9 September 2026 18:33

Nantinya, dalam rangka persiapan latihan penembakan sasaran udara pada Latihan Gabungan Bersama Multinasional Super Garuda Shield 2026, Prajurit Artileri Pertahanan Udara (Arhanud) TNI Angkatan Darat bersama personel Air Defense US Army dan United States Marine Corps melaksanakan persiapan dan koordinasi di lapangan tembak Staling Armed Puslatpur Kodiklat TNI Angkatan Darat.

Persiapan ini meliputi penyamaan pemahaman mengenai sistem persenjataan pertahanan udara yang akan digunakan dalam pelaksanaan latihan. Batalyon Arhanud 10 Damjaya direncanakan mengoperasikan rudal Mistral, sementara unsur pertahanan udara US Army menggunakan rudal seringan (Stinger). Personel TNI dan pasukan Amerika Serikat turut mematangkan koordinasi teknis penggunaan target drone yang akan diterbangkan sebagai sasaran udara. 

Persiapan ini menjadi bagian penting dalam memastikan latihan berlangsung aman, efektif, dan profesional, sekaligus memperkuat interoperabilitas serta kemampuan kerja sama antar-unsur pertahanan udara kedua negara dalam rangkaian Latgabma SGS 2026.
 



Di sisi lain, 49 personel Special Operation Forces dari Indonesia, Amerika Serikat, dan Jepang melaksanakan tactical ground operation, strike, dan raid operation field training exercise di Puslatpur TNI AD Martapura, Sumatera Selatan. Kegiatan ini menjadi bagian dari rangkaian latihan untuk meningkatkan kemampuan operasi khusus. 

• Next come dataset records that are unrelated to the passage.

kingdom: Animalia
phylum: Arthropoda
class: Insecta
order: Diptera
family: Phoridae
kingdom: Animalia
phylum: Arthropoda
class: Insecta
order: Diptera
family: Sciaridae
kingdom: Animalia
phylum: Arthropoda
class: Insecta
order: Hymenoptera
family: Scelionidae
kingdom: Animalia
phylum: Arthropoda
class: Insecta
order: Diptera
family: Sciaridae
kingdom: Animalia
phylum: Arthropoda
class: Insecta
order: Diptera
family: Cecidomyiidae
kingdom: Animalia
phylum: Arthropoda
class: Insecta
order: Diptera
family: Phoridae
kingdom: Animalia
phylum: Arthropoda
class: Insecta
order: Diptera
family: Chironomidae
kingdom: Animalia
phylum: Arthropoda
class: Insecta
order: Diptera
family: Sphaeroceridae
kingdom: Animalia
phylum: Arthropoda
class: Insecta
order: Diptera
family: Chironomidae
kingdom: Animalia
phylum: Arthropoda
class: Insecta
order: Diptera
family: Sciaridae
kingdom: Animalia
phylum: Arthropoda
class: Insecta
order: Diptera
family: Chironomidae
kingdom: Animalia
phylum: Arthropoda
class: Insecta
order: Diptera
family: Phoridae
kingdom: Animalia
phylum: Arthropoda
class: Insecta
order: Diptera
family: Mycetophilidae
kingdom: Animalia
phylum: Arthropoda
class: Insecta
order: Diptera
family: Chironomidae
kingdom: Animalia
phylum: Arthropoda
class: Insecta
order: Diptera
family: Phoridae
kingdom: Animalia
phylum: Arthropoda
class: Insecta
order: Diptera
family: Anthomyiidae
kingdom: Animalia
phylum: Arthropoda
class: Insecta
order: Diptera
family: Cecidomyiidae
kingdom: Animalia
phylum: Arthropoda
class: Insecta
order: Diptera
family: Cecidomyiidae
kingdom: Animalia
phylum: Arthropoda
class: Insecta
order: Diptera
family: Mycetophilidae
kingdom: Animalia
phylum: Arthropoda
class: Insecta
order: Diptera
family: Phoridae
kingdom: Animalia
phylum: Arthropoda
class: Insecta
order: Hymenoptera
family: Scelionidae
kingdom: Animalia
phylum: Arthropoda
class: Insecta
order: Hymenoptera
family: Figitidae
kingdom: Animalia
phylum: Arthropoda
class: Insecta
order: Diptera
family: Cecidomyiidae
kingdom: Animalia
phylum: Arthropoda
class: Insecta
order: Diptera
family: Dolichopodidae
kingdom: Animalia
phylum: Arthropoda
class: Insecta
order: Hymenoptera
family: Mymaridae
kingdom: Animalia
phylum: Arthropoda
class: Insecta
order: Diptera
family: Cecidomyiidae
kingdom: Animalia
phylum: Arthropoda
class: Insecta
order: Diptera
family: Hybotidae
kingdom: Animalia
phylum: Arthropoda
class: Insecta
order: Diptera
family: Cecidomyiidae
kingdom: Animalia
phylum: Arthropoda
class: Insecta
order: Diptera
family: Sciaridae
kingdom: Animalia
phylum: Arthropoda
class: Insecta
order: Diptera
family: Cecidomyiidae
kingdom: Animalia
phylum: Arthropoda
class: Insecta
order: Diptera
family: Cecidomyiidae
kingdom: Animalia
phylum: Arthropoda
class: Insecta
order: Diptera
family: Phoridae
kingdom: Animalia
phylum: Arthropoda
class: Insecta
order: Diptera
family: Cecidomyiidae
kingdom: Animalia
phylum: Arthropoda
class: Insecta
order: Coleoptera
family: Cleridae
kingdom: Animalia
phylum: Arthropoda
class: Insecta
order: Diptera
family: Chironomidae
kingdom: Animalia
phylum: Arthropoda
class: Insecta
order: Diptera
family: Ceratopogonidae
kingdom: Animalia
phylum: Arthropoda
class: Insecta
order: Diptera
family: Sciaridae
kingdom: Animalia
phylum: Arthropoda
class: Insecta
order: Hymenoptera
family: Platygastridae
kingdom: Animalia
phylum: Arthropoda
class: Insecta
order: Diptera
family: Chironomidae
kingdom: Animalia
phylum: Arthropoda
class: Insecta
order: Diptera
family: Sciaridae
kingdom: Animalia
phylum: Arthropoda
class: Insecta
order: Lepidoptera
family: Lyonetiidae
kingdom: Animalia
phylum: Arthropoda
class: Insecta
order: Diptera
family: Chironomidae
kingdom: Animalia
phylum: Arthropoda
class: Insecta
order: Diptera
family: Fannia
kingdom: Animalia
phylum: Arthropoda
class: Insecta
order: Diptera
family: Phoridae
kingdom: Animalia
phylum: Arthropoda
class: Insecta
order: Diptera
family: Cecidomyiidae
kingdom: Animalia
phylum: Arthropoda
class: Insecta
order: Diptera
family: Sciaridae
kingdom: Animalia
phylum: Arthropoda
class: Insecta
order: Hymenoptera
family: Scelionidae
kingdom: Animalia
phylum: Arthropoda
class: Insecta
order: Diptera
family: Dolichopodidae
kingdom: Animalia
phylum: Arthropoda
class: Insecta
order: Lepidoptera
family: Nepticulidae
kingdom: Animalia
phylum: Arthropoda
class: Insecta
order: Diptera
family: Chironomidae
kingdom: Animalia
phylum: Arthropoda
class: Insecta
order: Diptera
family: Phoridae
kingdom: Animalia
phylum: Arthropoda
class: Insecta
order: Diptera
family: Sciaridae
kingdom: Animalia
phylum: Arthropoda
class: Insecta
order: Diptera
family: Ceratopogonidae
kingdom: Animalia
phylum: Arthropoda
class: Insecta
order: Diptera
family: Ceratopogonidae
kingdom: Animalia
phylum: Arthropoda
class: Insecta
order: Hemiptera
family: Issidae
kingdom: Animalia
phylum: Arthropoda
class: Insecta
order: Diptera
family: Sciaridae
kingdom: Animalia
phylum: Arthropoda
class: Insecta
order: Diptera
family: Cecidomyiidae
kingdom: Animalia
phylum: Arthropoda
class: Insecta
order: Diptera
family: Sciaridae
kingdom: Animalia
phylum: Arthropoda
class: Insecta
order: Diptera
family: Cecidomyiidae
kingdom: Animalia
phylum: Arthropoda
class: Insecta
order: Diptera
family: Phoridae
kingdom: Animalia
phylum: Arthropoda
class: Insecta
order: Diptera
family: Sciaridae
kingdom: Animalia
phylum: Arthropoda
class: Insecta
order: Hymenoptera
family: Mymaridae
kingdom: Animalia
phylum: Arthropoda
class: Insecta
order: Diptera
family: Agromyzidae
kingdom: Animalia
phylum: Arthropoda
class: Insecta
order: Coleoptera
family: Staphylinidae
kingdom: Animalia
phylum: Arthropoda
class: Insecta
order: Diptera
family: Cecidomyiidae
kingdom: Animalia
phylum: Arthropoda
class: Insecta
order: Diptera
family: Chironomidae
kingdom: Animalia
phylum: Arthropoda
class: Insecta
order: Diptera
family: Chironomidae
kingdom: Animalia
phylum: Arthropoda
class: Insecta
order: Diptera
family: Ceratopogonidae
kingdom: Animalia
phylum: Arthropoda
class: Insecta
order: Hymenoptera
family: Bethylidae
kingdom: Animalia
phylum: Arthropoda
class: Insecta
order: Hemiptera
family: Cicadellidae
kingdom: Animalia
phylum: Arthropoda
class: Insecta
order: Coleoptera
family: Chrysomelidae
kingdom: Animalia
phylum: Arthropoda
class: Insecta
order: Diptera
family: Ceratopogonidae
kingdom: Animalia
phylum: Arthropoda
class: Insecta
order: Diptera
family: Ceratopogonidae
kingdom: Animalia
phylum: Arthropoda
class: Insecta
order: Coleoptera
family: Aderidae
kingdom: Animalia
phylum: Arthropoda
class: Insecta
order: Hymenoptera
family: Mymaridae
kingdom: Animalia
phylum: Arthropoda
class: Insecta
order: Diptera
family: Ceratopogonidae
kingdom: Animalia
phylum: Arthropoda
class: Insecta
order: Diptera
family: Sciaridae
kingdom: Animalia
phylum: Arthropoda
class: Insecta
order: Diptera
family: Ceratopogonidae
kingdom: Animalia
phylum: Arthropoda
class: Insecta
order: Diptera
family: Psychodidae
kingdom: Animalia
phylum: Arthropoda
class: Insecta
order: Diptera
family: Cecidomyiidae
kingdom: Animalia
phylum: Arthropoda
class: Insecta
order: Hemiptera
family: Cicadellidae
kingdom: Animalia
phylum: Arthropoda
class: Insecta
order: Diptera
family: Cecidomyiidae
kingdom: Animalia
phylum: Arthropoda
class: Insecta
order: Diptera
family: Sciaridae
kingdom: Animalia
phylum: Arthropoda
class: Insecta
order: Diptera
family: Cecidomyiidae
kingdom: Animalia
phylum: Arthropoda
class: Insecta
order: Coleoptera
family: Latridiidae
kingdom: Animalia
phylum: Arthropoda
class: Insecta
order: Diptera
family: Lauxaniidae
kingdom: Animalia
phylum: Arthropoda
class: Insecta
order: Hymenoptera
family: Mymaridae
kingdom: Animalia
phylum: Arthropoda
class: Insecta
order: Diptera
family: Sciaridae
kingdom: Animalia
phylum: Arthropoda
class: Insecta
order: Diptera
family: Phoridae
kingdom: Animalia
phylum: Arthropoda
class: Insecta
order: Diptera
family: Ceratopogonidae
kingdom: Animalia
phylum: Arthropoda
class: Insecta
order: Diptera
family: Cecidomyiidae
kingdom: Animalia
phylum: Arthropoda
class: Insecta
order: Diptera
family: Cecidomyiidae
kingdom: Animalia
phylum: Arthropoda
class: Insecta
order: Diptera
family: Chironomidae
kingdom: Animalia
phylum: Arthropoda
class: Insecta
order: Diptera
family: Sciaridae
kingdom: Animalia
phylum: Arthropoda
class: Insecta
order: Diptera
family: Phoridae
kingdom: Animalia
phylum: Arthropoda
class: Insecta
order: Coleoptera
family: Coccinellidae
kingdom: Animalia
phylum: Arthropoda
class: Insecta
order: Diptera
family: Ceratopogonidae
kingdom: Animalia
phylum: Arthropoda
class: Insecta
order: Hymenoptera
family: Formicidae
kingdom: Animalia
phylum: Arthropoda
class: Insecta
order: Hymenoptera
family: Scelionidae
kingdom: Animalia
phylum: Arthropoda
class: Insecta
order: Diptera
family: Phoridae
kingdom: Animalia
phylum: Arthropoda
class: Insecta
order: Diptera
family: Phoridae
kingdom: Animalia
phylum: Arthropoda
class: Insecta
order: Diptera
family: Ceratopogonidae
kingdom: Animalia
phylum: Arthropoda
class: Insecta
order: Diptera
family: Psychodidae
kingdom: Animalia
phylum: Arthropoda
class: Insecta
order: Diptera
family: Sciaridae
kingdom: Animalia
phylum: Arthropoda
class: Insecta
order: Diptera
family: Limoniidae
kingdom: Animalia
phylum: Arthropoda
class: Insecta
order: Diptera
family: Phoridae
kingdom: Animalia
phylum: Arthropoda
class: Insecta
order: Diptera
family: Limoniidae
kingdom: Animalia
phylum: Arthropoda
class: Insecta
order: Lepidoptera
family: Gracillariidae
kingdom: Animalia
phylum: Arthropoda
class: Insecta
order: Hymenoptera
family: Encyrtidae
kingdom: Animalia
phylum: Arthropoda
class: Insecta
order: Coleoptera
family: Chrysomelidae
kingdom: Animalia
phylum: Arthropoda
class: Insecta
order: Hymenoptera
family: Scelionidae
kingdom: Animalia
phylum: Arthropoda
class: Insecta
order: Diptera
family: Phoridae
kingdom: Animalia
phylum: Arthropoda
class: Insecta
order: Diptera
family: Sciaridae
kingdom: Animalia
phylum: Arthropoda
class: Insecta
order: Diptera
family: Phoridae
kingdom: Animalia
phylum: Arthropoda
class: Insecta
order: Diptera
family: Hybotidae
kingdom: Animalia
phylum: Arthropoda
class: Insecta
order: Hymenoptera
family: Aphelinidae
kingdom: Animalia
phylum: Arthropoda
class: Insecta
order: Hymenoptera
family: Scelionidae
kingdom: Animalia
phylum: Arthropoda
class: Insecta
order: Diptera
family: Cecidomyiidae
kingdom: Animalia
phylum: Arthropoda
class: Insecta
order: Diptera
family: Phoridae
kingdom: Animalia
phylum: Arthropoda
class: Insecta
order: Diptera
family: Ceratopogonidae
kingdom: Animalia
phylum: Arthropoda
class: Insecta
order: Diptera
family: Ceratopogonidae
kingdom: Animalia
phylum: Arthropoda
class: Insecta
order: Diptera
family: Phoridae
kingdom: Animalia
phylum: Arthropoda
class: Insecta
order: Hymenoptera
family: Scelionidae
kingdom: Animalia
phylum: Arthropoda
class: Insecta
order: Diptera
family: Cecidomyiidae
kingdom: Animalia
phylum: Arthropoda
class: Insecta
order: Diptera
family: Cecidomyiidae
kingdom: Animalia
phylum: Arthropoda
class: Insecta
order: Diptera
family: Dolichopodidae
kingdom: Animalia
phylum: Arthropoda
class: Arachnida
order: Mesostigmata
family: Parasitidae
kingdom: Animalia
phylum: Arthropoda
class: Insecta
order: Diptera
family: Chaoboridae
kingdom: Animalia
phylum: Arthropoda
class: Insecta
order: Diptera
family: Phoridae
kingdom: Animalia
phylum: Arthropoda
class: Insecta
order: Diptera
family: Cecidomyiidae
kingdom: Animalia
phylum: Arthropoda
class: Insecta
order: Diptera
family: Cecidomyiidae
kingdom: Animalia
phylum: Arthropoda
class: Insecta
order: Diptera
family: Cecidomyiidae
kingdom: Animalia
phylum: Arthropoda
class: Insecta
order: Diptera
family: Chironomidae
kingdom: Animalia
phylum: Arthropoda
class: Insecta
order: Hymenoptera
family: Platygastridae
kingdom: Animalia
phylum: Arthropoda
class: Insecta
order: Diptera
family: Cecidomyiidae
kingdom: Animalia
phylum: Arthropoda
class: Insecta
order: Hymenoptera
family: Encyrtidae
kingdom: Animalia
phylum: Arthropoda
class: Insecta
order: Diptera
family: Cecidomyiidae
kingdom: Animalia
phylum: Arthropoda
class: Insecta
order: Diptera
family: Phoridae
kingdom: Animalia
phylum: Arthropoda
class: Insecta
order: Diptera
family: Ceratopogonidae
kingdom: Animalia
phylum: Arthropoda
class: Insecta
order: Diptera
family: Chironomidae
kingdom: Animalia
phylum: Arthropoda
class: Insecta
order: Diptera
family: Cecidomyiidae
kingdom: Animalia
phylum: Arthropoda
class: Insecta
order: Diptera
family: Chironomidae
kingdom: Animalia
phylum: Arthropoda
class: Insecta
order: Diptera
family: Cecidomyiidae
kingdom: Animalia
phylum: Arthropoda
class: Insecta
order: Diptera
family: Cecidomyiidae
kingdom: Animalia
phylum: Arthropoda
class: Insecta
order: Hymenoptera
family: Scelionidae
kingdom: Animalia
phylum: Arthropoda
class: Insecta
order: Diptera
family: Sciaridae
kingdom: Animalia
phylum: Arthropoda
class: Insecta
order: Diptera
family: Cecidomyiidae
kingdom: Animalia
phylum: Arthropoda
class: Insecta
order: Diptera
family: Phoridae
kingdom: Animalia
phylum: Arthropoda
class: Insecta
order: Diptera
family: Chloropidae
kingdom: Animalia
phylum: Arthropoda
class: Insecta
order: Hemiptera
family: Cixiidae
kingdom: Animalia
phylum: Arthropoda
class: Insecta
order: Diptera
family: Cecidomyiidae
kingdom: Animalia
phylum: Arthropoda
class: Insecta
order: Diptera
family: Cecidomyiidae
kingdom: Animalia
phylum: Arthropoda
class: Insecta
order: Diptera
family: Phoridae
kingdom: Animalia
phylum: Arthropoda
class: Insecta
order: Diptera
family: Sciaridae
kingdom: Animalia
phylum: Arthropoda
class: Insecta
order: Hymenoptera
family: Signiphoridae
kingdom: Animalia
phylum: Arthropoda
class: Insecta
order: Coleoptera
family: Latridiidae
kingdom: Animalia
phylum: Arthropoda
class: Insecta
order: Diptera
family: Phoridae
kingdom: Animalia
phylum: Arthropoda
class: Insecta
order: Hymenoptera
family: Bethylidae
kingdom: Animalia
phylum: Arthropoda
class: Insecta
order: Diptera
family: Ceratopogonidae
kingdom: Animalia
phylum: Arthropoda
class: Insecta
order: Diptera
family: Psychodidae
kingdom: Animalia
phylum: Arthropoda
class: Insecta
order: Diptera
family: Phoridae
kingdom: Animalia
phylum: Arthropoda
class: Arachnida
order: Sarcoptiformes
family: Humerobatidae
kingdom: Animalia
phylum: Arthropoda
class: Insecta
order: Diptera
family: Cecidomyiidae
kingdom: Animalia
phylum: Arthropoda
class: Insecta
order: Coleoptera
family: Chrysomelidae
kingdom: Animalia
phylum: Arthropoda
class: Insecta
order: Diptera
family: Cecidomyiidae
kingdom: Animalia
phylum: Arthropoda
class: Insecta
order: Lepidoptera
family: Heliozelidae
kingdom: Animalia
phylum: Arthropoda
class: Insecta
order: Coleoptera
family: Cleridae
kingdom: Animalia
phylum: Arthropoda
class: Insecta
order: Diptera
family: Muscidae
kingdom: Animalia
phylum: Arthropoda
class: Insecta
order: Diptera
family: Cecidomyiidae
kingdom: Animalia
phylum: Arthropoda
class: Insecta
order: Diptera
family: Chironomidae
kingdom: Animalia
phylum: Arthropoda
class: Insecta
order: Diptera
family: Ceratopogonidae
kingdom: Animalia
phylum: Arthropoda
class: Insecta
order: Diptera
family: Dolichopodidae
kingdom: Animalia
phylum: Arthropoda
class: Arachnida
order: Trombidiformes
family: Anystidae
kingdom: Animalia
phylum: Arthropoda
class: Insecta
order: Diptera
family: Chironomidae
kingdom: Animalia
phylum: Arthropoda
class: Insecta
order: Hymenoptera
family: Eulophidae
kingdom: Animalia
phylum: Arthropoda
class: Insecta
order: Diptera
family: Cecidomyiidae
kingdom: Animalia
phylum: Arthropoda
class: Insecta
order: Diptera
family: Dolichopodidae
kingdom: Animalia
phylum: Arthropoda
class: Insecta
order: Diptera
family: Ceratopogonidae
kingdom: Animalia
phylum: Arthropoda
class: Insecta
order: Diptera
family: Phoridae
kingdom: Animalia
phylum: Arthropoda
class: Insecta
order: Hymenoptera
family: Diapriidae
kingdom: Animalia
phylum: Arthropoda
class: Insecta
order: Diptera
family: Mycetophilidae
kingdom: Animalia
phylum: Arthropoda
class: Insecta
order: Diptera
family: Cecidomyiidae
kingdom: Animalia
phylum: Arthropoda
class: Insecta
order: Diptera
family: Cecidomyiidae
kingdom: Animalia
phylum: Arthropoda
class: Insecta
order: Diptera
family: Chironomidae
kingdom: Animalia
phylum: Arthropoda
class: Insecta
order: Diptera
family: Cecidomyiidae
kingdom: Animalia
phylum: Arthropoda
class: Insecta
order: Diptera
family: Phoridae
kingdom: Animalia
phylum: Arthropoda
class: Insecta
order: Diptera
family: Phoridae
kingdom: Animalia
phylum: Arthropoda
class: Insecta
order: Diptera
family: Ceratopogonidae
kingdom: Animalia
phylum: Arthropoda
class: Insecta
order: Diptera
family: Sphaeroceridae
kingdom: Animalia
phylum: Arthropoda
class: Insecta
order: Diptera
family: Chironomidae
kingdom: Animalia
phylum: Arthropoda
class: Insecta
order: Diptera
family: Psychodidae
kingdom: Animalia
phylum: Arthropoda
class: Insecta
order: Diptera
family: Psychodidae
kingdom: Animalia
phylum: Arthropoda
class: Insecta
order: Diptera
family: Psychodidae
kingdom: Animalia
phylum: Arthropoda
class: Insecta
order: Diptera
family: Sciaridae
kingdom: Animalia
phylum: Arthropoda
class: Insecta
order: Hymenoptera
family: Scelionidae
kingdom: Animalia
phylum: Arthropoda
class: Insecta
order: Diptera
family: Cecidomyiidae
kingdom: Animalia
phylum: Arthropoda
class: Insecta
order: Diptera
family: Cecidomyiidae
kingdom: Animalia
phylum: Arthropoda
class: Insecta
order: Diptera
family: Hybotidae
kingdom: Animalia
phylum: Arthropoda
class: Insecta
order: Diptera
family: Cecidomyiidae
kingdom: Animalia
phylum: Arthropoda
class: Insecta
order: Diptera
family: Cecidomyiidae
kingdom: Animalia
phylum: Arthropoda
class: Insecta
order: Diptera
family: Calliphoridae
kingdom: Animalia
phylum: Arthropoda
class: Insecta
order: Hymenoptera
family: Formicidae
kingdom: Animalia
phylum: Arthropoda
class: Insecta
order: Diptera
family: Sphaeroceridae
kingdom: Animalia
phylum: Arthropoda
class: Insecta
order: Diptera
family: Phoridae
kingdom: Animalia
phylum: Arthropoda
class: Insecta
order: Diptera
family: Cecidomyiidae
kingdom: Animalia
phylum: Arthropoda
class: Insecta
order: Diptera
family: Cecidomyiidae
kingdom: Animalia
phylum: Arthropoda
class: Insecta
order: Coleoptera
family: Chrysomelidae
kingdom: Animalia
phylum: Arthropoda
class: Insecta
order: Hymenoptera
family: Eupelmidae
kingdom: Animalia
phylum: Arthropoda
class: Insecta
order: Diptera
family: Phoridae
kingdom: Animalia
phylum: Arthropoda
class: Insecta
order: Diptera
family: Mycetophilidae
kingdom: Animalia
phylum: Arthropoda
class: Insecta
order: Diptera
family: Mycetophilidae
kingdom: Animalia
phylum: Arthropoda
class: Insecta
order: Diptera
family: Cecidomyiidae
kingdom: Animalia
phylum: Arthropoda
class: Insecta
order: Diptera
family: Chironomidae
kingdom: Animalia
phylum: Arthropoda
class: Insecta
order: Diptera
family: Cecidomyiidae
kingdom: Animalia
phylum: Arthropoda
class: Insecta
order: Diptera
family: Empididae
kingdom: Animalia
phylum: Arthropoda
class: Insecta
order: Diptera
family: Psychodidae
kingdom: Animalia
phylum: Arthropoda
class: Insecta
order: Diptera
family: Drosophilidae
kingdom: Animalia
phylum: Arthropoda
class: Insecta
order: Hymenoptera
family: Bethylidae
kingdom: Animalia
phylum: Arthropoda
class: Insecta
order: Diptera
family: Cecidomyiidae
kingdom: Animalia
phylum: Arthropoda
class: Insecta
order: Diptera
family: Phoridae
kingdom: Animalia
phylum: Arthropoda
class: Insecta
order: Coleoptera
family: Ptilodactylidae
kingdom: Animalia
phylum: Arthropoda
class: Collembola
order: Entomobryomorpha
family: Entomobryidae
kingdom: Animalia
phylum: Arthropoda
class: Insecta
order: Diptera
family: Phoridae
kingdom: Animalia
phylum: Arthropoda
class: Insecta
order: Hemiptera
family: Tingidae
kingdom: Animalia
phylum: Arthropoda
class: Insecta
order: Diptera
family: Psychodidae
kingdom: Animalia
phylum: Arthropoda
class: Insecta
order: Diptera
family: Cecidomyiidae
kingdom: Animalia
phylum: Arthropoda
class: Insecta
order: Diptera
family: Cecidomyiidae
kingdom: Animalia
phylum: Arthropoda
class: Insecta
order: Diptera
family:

Kontingen Indonesia mengerahkan 24 personel yang terdiri atas 8 personel Bravo, 8 personel Taip, dan 8 personel Dutor. Sementara itu, Amerika Serikat melibatkan 21 personel dan Jepang mengirimkan empat personel. 

Seluruh peserta berlatih melalui berbagai skenario operasi taktis yang menguji kecepatan, ketepatan, koordinasi, serta kemampuan pengambilan keputusan.